When I think of Julia Child, I don’t think about the cooking as much as I do about the writing and the publishing angle. She started writing her first cookbook later in life and dealt with her share of rejection. It wasn’t until one smart editor at Knopf, Judith Jones, decided to take a chance on her that got her career in the art of cooking moving.
I wrote about Julia Child’s local ties to my area, Bucks County, PA. Her brother-in-law, Charlie, twin to her husband, Paul, lived in Lumberville, PA, which is less than five miles from New Hope.
One of the things that always amazed me about Julia Child with regard to publishing was the way she worked. From what I’ve read it was non-stop, and in those days there were no computers and everything was done in hard copy. When I started getting published in the 90’s publishing was still in a transitional stage and I submitted all my manuscripts in hard copy so I know what that was like. We used to write and then re-write until each hard copy page was perfect. There was no room for mistakes and you had to type just as well as you wrote…or hire a typist to do it for you. I often wonder how many people would be writing now if this were still the case. I could slip right back into my old habits without a problem. But I doubt a large number of those who never worked that way would be able to.

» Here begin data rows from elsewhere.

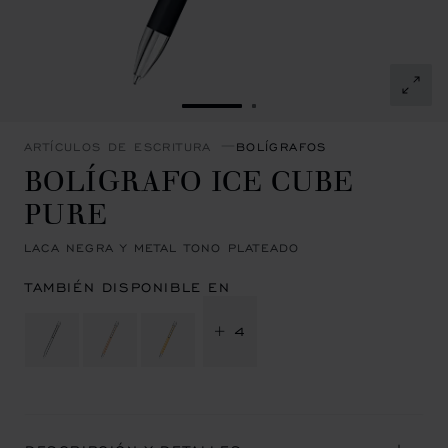
IR A LA DIAPOSITIVA 1
IR A LA DIAPOSITIVA 2
ARTÍCULOS DE ESCRITURA
BOLÍGRAFOS
BOLÍGRAFO ICE CUBE
PURE
LACA NEGRA Y METAL TONO PLATEADO
TAMBIÉN DISPONIBLE EN
+ 4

Here’s a web site with twelve interesting facts about Julia Child.
Knopf has organized a celebration for her 100th birthday, which you can read about here.
I like this article because it gets into the publishing aspects of her life.

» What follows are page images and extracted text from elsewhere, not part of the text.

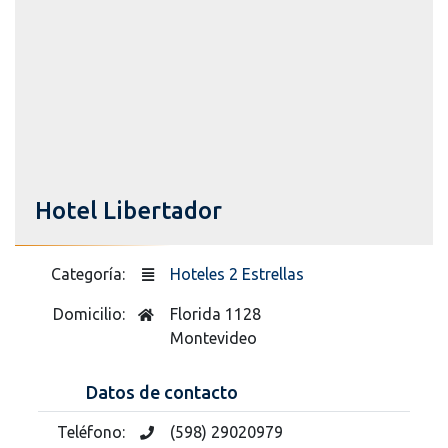
Hotel Libertador
Categoría:
Hoteles 2 Estrellas
Domicilio:
Florida 1128
Montevideo
Datos de contacto
Teléfono:
(598) 29020979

And, aside from all her accomplishments in publishing, she really did change the way people cook and eat. And at a time when fast food was becoming popular. When I speak to friends who are in the food industry they claim she paved the way for a lot of the things we now see in pop culture with regard to food. She was the original foodie.
I had a glimpse of that in 2004 when reporting an article about how elderly people find living arrangements to fit their changing physical needs. A longtime admirer of Child, I had grown up watching her popular television series, “The French Chef.” And though I never thoroughly mastered her technique for trussing a chicken or making a pastry dough, I still chuckle at her reassuring words about culinary mishaps: “Remember, you’re alone in the kitchen.”

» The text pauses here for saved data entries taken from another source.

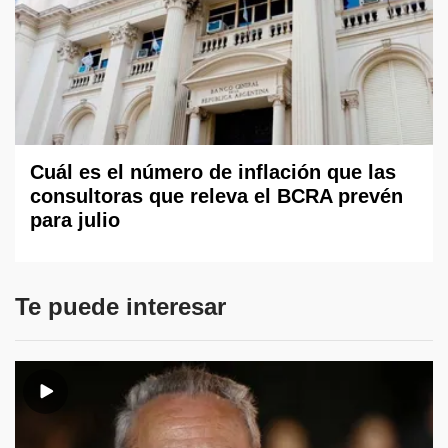
Cuál es el número de inflación que las
consultoras que releva el BCRA prevén
para julio
Te puede interesar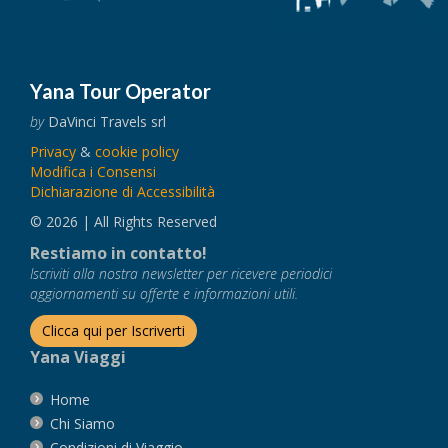
Yana Tour Operator
by
DaVinci Travels srl
Privacy
&
cookie policy
Modifica i Consensi
Dichiarazione di Accessibilità
© 2026 | All Rights Reserved
Restiamo in contatto!
Iscriviti alla nostra newsletter per ricevere periodici
aggiornamenti su offerte e informazioni utili.
Clicca qui per Iscriverti
Yana Viaggi
Home
Chi Siamo
Condizioni di Viaggio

And her marriage to Paul Child is one of the great love affairs of all time. They met later in life and the marriage lasted 48 years. Paul was a huge influence in the background throughout Julia’s long career in cooking, in publishing, and in television. There are many good books out there that get into far more detail than I could ever get into in a blog post. I’m not a huge fan of the book and movie “Julie and Julia,” partly because Julia didn’t endorse it and partly because it’s more about Julie Powell than it is about Julia Child and I don’t care about Julie Powell. I didn’t hate it, but didn’t love it either. But even that book is a great example of the influence Julia Child had on so many people during her lifetime…even though Julia Child dismissed Julie Powell in public…which we rarely hear about.
Eventually, Powell’s blog is featured in a story published in The New York Times, after which her project begins to receive the attention of journalists, literary agents, publishers, and a dismissive response from Child herself.
I’ve read more than a few biographies about Julia Child and she was a strong supporter of public television and she didn’t believe in commercial endorsement. In other words, she could have made a lot more money than she did in her lifetime if she’d cashed in like so many others. Though she never said why she dismissed Powell, I often wonder if it had something to do with her own strong standards and ethics.
In any event, Julia Child was a publishing legend and a pop culture icon who paved the way for others like her. Unfortunately, there hasn’t been anyone just like her and I wonder if there ever will be.